Hands-on laboratory experiences, inquiry, and project-based learning have long been standard features of science education. GLOBE is an example. Project-based learning also can be part of a multi-disciplinary strategy to engage students and prepare them more effectively for college and careers. In career academies, students implement projects that both strengthen their science practices and connect the content and practices to students’ career aspirations. Further, integral to career academies are opportunities for students to engage in “work-based learning”—an extension of project-based learning beyond the classroom, linked to professional standards and transferable 21st century skills, and using employer or community interaction to engage students and intentionally promote learning and access to future educational and career opportunities (Darche, Bracco & Nayar 2009). The opportunity that the GLOBE initiative offers—for students to contribute to real science by using high-quality scientist-developed protocols and entering their data into an international database for scientific analysis—is consistent with this definition of work-based learning. Students not only learn, but they also produce outcomes of value to others beyond school. These kinds of experiences also activate adolescents’ developing sense of agency (Bandura 2006), which may produce further positive outcomes. Finally, the structure of academies, based on cohort scheduling over three years, offers coherence and continuity for students over time, supporting academic skill-building and both career and socio-emotional development from one grade to the next. This structure also allows for the embedding of multi-year initiatives. GLOBE CAP will build students’ knowledge and skill over a span of three years as follows:
- 9th and 10th grade: Students focus on collecting data using GLOBE protocols and learning activities, understand science from scientists, and gain exposure to the career path of a scientist through direct interaction.

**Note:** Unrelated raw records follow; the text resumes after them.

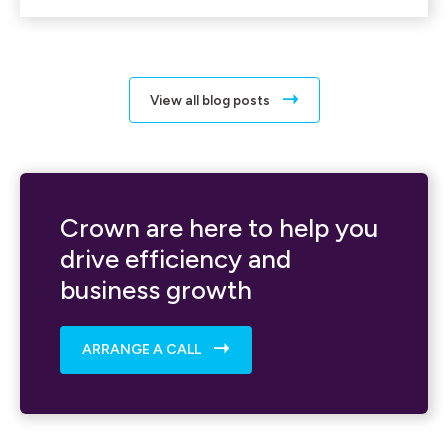
View all blog posts
Crown are here to help you
drive efficiency and
business growth
ARRANGE A CALL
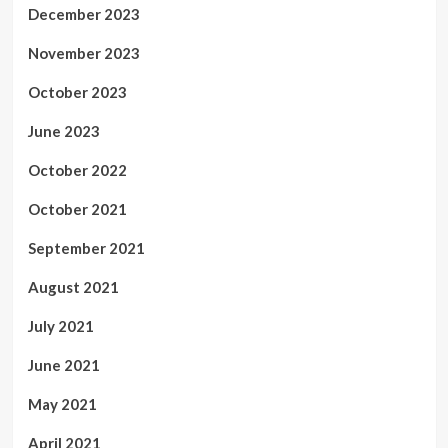
December 2023
November 2023
October 2023
June 2023
October 2022
October 2021
September 2021
August 2021
July 2021
June 2021
May 2021
April 2021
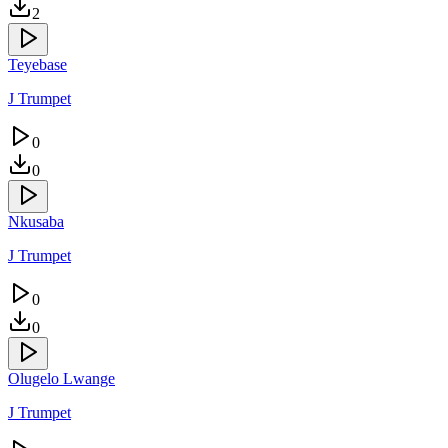
2
Teyebase
J Trumpet
0
0
Nkusaba
J Trumpet
0
0
Olugelo Lwange
J Trumpet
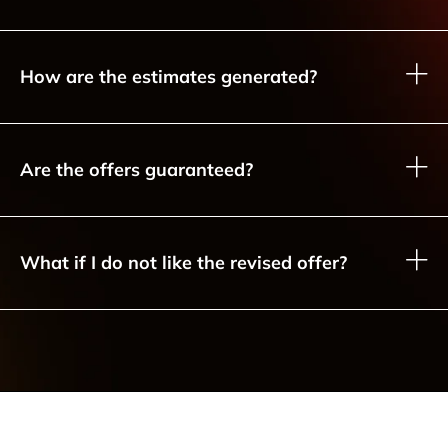
How are the estimates generated?
Are the offers guaranteed?
What if I do not like the revised offer?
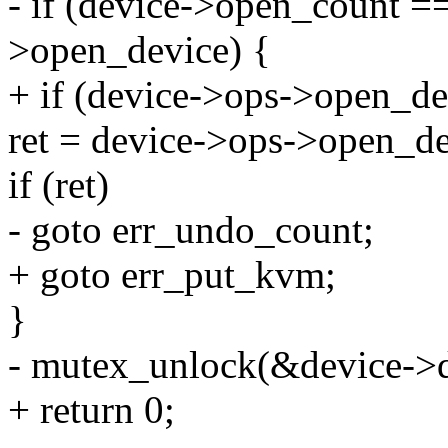
- if (device->open_count =
>open_device) {
+ if (device->ops->open_de
ret = device->ops->open_de
if (ret)
- goto err_undo_count;
+ goto err_put_kvm;
}
- mutex_unlock(&device->d
+ return 0;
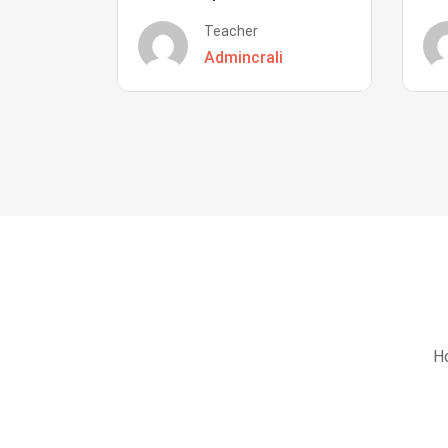
Teacher
Admincrali
Ho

- 11th grade: Students continue to collect data but, in addition, develop their analytical skills through data visualization and interpretation; begin collaboration with sister schools in other countries to build global awareness; and continue career exploration in STEM fields.
- 12th grade: Students continue to collect, interpret, and create visualizations of data but also explore the links to public policy and apply their knowledge and skill in a service-learning project or social enterprise in their local community.
In its first year, GLOBE CAP enrolled teachers and students; conducted needs assessments in order to customize teacher support; provided GLOBE training to teachers; built partnerships with key organizations, including the Chabot Space and Science Center, the UC Berkeley Departments of Chemistry and Earth and Planetary Science, and the GLOBE Program Office; placed college mentors in classrooms; created a three-year framework for student projects that embeds GLOBE data collection and activities; developed assessment tools; facilitated scientist visits to GLOBE classrooms; built internal and an external websites; and laid a foundation for future replicability. Six northern California high schools are participating in GLOBE CAP, including 19 teachers and over 300 students. GLOBE instrument shelters have been sited and student data collection is underway.
GLOBE CAP is currently undergoing a rigorous evaluation process that will track students’ course-taking patterns and grades in science, GLOBE-related science content knowledge, students’ science-related attitudes, and the development of an array of science practices and 21st century skills. It will also examine teacher facility with GLOBE protocols and science practices as well as programmatic outcomes.
A growing number of schools are implementing career academies as a high school reform model; there are currently over 7,000 academies nationwide. In addition, the demand for professional and technical workers in the renewable energy sector is likely to grow. Occupations in this sector, from installing and maintaining new energy technologies to conducting basic research, require knowledge and skills across several STEM disciplines. Implementation of GLOBE within California’s green academies will provide a proof of concept for more widespread implementation in California and across the country. Partnership with the GLOBE network, detailed documentation, and communication with national groups involved with STEM and career academies will help pave the way to broader replication.